→ **Exercise**
Write out every entry exactly as it appears.

Start of Record set

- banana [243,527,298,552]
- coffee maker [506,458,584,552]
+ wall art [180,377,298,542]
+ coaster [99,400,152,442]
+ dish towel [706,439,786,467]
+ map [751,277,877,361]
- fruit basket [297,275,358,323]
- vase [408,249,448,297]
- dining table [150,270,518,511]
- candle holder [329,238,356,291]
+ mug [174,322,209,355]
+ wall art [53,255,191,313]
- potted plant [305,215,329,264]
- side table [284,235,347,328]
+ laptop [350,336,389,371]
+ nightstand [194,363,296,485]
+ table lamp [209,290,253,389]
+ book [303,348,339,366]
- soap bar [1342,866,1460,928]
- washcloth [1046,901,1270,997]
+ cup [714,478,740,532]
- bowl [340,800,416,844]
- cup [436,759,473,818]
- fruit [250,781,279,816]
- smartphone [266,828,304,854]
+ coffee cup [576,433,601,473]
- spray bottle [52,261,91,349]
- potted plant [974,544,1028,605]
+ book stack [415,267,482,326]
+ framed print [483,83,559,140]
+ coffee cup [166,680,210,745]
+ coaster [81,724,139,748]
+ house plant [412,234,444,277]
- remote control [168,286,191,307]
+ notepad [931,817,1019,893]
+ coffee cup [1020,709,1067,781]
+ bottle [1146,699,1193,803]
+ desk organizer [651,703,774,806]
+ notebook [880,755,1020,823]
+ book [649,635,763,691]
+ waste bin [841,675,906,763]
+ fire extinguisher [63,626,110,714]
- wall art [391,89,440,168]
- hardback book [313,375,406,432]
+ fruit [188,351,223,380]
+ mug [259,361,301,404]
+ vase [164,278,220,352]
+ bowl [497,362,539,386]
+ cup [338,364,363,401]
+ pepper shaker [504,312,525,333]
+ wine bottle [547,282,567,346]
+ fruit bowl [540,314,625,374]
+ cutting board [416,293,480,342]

End of Record set

→ **The answer**
- banana [243,527,298,552]
- coffee maker [506,458,584,552]
+ wall art [180,377,298,542]
+ coaster [99,400,152,442]
+ dish towel [706,439,786,467]
+ map [751,277,877,361]
- fruit basket [297,275,358,323]
- vase [408,249,448,297]
- dining table [150,270,518,511]
- candle holder [329,238,356,291]
+ mug [174,322,209,355]
+ wall art [53,255,191,313]
- potted plant [305,215,329,264]
- side table [284,235,347,328]
+ laptop [350,336,389,371]
+ nightstand [194,363,296,485]
+ table lamp [209,290,253,389]
+ book [303,348,339,366]
- soap bar [1342,866,1460,928]
- washcloth [1046,901,1270,997]
+ cup [714,478,740,532]
- bowl [340,800,416,844]
- cup [436,759,473,818]
- fruit [250,781,279,816]
- smartphone [266,828,304,854]
+ coffee cup [576,433,601,473]
- spray bottle [52,261,91,349]
- potted plant [974,544,1028,605]
+ book stack [415,267,482,326]
+ framed print [483,83,559,140]
+ coffee cup [166,680,210,745]
+ coaster [81,724,139,748]
+ house plant [412,234,444,277]
- remote control [168,286,191,307]
+ notepad [931,817,1019,893]
+ coffee cup [1020,709,1067,781]
+ bottle [1146,699,1193,803]
+ desk organizer [651,703,774,806]
+ notebook [880,755,1020,823]
+ book [649,635,763,691]
+ waste bin [841,675,906,763]
+ fire extinguisher [63,626,110,714]
- wall art [391,89,440,168]
- hardback book [313,375,406,432]
+ fruit [188,351,223,380]
+ mug [259,361,301,404]
+ vase [164,278,220,352]
+ bowl [497,362,539,386]
+ cup [338,364,363,401]
+ pepper shaker [504,312,525,333]
+ wine bottle [547,282,567,346]
+ fruit bowl [540,314,625,374]
+ cutting board [416,293,480,342]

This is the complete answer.